# Exercise set
- A) Put this sentence from the text on versioning prompts into Spanish: "Synthetic test cases are far better than no test cases."
- B) From the text on versioning prompts, write out word for word the part that opens with the words containing "Step 7: Lock" and closes with "to the cause.".

# Text to read
* * *

Step 7: Lock It Down and Version It

Once the prompt passes your test set, freeze it as version one. Save it somewhere with a note on what it does and when you last changed it. The next time behavior drifts, the version history is the fastest path to the cause.

From here, every change follows the same loop: edit one thing, re-run the test set, confirm no regressions, increment the version. That loop never really ends, but after the first pass it gets fast.

A note on discipline as the prompt ages. The temptation, months in, is to make quick edits directly in production because a change "obviously" works. That is exactly when regressions slip in. The loop exists to protect you from your own confidence. Even a thirty-second test run before shipping a "trivial" change has saved countless deployments from quiet breakage. The cost of the loop is tiny; the cost of skipping it is a degradation you will not notice until a user does. Make the loop a reflex and the prompt stays trustworthy as long as you maintain it.

Frequently Asked Questions

How long does this whole process take the first time?

For a focused single-purpose assistant, a careful first pass through all seven steps takes a few hours, most of it in testing. Subsequent revisions take minutes because the test set already exists and you are changing one thing at a time.

What if I do not have real inputs to test with yet?

Write plausible ones yourself, and make a few of them deliberately awkward. Synthetic test cases are far better than no test cases. Once the tool sees real traffic, replace your invented inputs with real ones that exposed problems.

* * *

Data items:
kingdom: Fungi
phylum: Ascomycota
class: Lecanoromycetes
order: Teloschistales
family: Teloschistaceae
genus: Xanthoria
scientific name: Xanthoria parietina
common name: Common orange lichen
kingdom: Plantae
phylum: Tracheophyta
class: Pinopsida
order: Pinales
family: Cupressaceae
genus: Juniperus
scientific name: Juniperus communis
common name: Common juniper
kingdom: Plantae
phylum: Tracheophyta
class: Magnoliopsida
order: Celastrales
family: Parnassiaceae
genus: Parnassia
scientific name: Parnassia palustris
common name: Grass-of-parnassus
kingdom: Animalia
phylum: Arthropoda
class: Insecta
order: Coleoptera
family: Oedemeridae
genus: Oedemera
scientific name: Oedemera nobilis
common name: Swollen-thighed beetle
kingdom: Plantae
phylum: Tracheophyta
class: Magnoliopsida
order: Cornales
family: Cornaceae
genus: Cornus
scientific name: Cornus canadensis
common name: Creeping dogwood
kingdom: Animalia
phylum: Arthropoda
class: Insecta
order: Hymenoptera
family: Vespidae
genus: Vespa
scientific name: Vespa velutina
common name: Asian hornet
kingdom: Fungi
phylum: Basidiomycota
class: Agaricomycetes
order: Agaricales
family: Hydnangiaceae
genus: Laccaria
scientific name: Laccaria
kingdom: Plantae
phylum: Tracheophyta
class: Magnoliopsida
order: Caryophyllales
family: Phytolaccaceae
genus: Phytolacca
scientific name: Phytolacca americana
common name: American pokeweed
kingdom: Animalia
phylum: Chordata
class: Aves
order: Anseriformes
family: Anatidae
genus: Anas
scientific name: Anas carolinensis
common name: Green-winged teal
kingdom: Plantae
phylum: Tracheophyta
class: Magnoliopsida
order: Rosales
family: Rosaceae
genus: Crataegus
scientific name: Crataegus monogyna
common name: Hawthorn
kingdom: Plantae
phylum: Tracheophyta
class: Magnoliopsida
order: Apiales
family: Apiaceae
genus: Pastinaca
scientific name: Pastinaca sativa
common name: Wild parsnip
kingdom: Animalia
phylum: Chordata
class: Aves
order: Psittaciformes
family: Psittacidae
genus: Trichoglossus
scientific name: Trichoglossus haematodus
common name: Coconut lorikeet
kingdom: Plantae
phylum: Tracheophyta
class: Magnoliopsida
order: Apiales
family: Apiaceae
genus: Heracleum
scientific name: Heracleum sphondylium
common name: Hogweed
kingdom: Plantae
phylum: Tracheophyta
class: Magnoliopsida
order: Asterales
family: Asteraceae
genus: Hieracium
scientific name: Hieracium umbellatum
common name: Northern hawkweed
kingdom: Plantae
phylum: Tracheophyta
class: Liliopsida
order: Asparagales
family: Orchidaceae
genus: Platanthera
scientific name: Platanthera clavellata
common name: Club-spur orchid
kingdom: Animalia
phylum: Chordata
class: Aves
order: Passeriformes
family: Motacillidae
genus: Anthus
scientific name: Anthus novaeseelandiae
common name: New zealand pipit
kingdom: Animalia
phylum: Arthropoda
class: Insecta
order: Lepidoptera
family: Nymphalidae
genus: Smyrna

* * *

# Worked solutions
- A) Los casos de prueba sintéticos son mucho mejores que no tener ningún caso de prueba.

- B)
Step 7: Lock It Down and Version It

Once the prompt passes your test set, freeze it as version one. Save it somewhere with a note on what it does and when you last changed it. The next time behavior drifts, the version history is the fastest path to the cause.